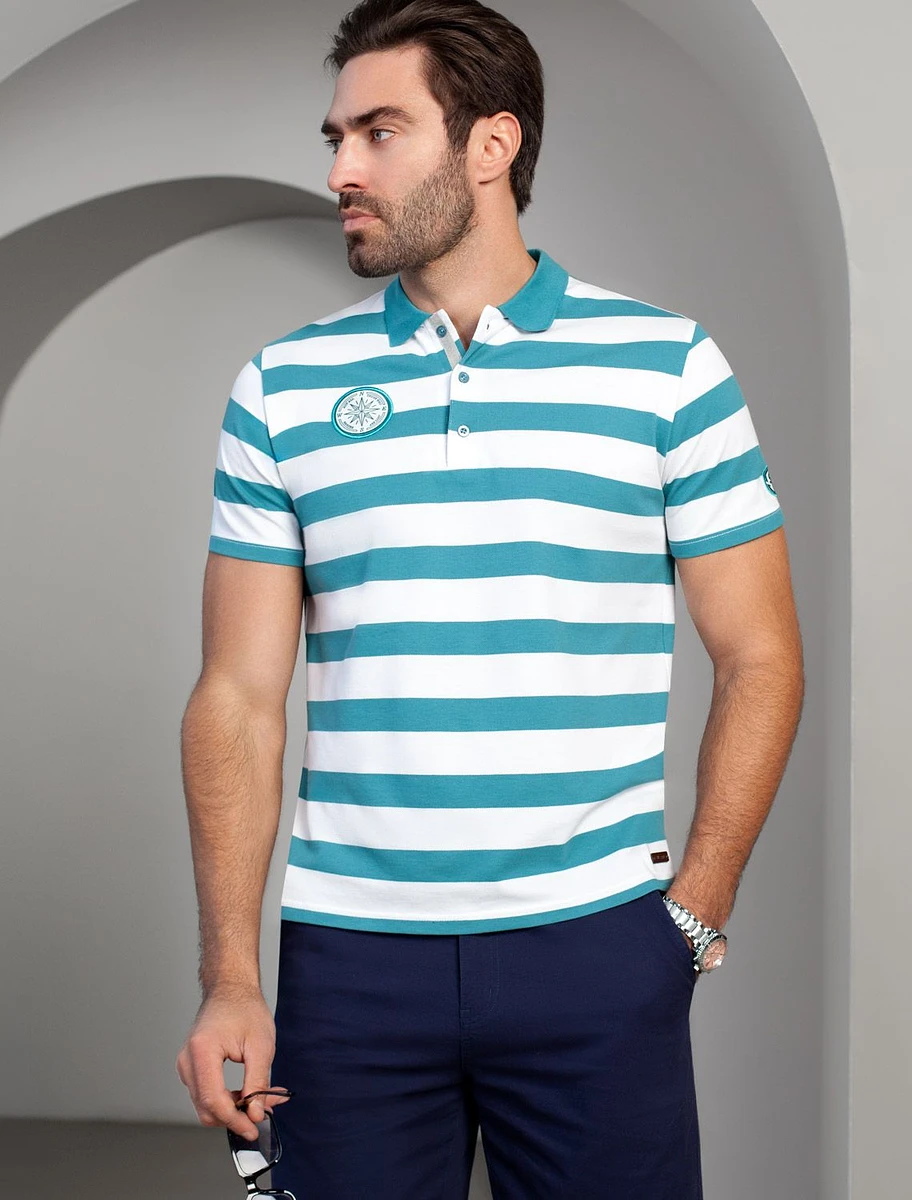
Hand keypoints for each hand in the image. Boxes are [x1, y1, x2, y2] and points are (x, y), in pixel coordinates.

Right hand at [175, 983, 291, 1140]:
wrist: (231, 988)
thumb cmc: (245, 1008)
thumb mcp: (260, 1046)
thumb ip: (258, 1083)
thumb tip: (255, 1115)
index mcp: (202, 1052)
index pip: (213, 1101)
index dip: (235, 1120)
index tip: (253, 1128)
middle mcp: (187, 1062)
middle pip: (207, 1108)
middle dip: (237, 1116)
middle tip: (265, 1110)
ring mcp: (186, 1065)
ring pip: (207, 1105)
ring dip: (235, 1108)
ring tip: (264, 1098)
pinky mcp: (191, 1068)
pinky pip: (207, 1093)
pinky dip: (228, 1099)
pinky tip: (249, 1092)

= = = = = = =

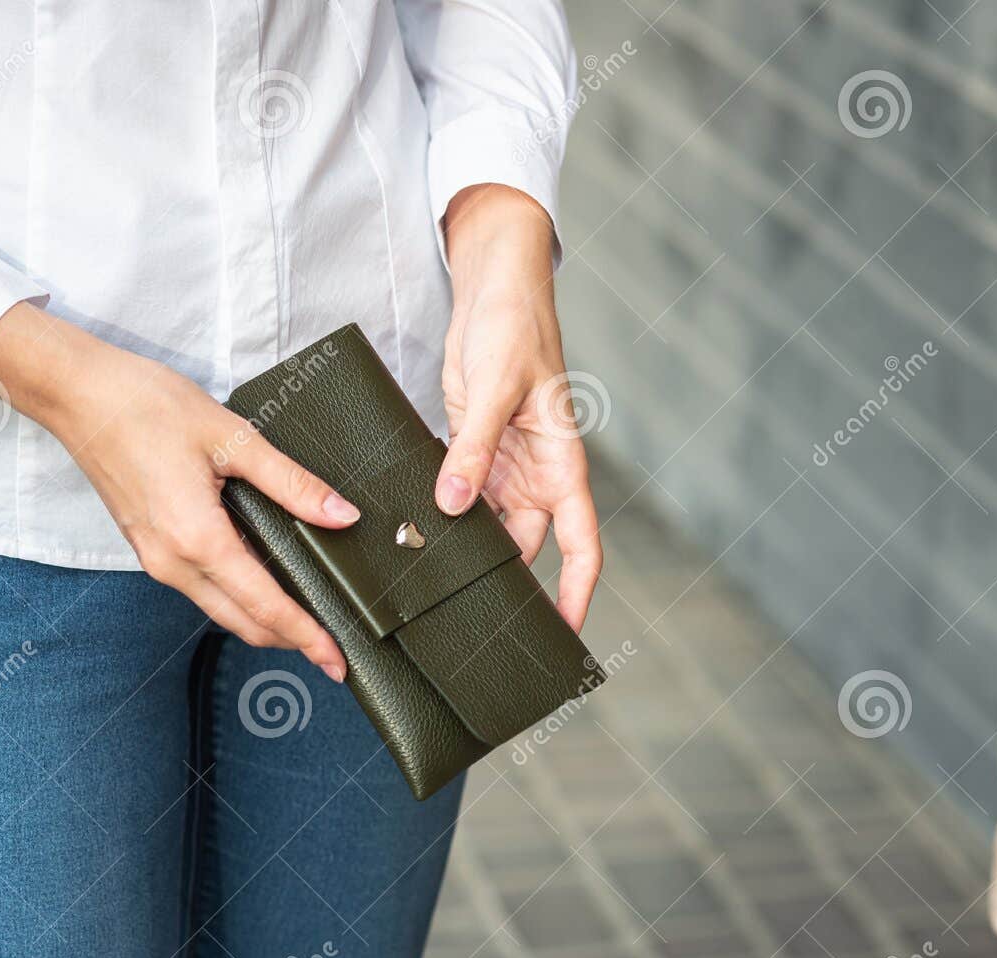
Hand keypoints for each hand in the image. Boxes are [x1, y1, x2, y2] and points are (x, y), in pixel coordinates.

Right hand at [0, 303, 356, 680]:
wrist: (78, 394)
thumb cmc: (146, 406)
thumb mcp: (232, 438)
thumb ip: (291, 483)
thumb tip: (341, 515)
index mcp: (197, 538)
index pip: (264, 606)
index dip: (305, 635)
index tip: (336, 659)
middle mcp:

= = = = = = =

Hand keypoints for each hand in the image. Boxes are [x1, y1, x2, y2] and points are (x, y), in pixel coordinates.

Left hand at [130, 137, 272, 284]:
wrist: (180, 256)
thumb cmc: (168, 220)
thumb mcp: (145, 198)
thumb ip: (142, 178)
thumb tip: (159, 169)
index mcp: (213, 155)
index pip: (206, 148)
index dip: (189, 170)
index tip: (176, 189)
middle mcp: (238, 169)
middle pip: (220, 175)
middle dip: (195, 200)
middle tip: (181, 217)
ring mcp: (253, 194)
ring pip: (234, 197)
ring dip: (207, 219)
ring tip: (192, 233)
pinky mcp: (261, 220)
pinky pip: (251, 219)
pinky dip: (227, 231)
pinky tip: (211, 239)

= = = = = = =

Reprint exactly the lines above that start at the one with "middle dip: (195, 200)" and end at the one with "pinky tip: (211, 239)", keeping both and adding none.

SOLVED PROBLEM:
middle dip: (195, 200)
middle tip: (181, 217)
ring mcp: (253, 194)
ring pip: (234, 197)
ring dip: (207, 219)
ring tip: (192, 233)
pinky mcp: (261, 220)
pinky pip: (251, 219)
pinky dip: (227, 231)
pinky tip: (211, 239)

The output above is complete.